WORK TO COMPLETE -> Reproduce the whole listing, keeping every character the same.
:::::
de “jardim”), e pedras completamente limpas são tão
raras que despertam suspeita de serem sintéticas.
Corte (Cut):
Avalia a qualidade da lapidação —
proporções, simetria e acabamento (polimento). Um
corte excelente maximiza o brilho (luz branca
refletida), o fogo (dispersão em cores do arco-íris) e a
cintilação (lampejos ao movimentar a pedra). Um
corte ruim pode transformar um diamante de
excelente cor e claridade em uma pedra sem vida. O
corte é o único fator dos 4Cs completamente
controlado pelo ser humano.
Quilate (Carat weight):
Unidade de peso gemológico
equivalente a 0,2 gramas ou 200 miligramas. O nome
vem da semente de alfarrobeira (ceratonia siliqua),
:::::
OUTPUT FOR THIS EXERCISE ->
de “jardim”), e pedras completamente limpas são tão
raras que despertam suspeita de serem sintéticas.
Corte (Cut):
Avalia a qualidade da lapidação —
proporções, simetria e acabamento (polimento). Um
corte excelente maximiza o brilho (luz branca
refletida), o fogo (dispersão em cores do arco-íris) e a
cintilação (lampejos ao movimentar a pedra). Um
corte ruim pode transformar um diamante de
excelente cor e claridade em uma pedra sem vida. O
corte é o único fator dos 4Cs completamente
controlado pelo ser humano.
Quilate (Carat weight):
Unidade de peso gemológico
equivalente a 0,2 gramas ou 200 miligramas. O nome
vem da semente de alfarrobeira (ceratonia siliqua),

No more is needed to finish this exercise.